Despite the difficulties that students have faced, they still experienced growth. 

“We saw students grow in what it means to walk alongside communities that may be hurting because we saw racial injustice. We saw COVID deaths. We saw a lot of challenges, and I think students really did grow in their faith this past year,” Lin said. “Hopefully, it will continue.” 

The COVID-19 pandemic revealed opportunities for communicators to reach Gen Z college students and provide these resources through technology. 

“There’s no more geographic boundaries. During the pandemic, we’ve had to shift a lot to communicating online or via Zoom,” Lin said. “I think that’s going to continue to be, an effective way to share the gospel, so I think communicators need to take that into account. We need to keep honing our skills in this area.” 

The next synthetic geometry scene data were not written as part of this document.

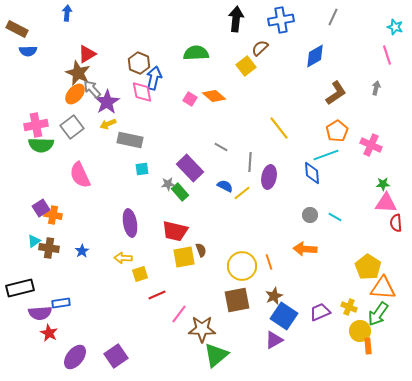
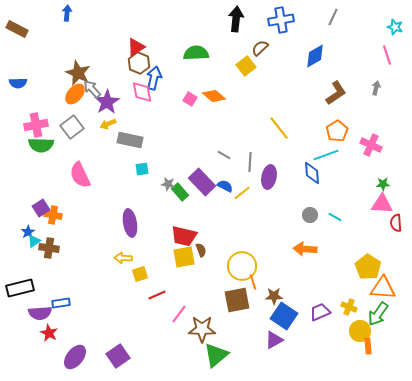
blue semicircle at (28, 51): moved 10 px left, 32 px down
red triangle at (87, 54): moved 49 px right, 7 px up
gray line at (221, 147): moved 3 px right, 8 px down
purple rectangle at (190, 168): moved 12 px right, 14 px down
gray star at (168, 184): rotated 16 degrees clockwise
pink triangle at (386, 203): moved 4 px left, 1 px down
red trapezoid at (175, 231): moved 9 px right, 5 px down
blue star at (82, 251): moved 54 px left, 19 px up
orange line at (269, 262): moved 16 px left, 20 px down
brown star at (274, 296): rotated 24 degrees clockwise
purple square at (116, 356): moved 2 px right
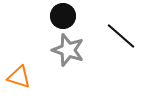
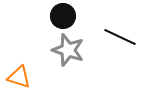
black line: moved 1 px left, 1 px down; rotated 16 degrees counterclockwise
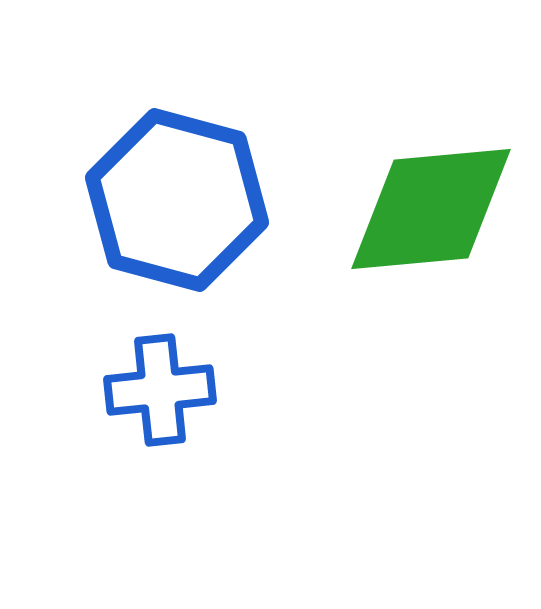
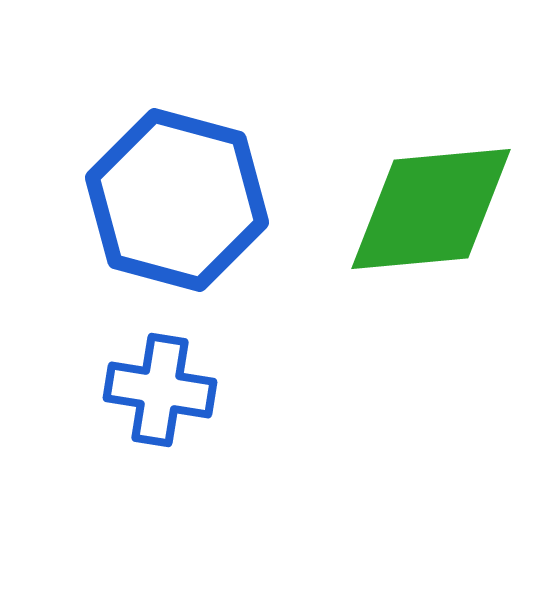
blue cross: rotated 15 degrees clockwise
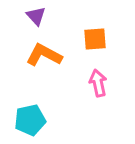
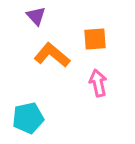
orange L-shape: moved 8 px right; rotated 12 degrees clockwise
cyan pentagon: moved 2 px left, 2 px up
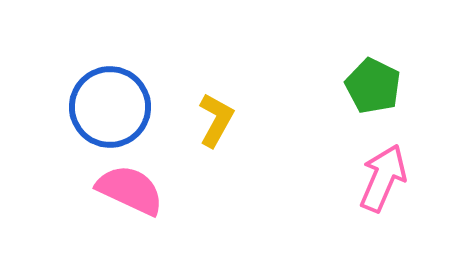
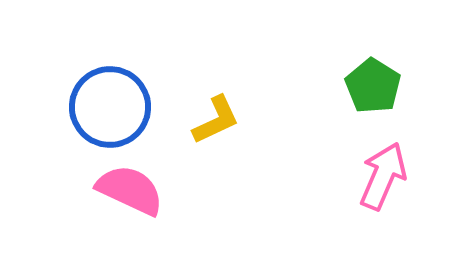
green pentagon: rotated 6 degrees clockwise
yellow L-shape: rotated 36 degrees clockwise
pink arrow: moved 2 px up
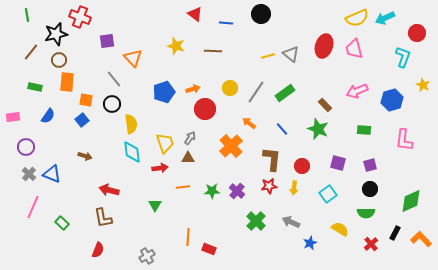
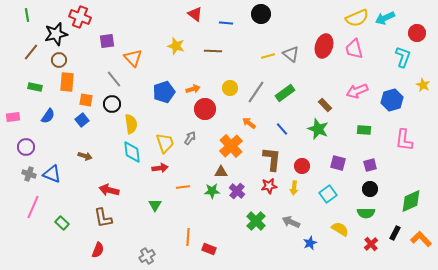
brown triangle at (188, 158): moved 33 px right, 14 px down
gray cross at (29, 174): rotated 24 degrees counterclockwise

In 2017 InterVarsity partnered with Cru to launch a ministry called EveryCampus, an initiative to spread the gospel message to college students nationwide by making Christian communities available on every campus. 

“In light of this past year, there’s an opportunity for churches and ministries to grow to be first responders to these crises. I think this is one of the greatest opportunities in the history of the church,” Lin said. “There’s so many young adults and students who are longing for community and for hope. There are more and more unchurched students with no religious affiliation than any previous generation, so the need is urgent and great.” 

Lin is excited about the opportunities that Christian communicators and ministries have to continue to reach Gen Z with the hope of the gospel. 

“We’re praying for revival and believe that revival is coming to college campuses. We have this 2030 vision, or what we call a 2030 calling, which is to see revival and a witnessing community, a gospel movement as we call it, on every campus in the country,” Lin said. “I think that’s exactly what students need today, thriving gospel communities for Gen Z students on every college campus in the country.”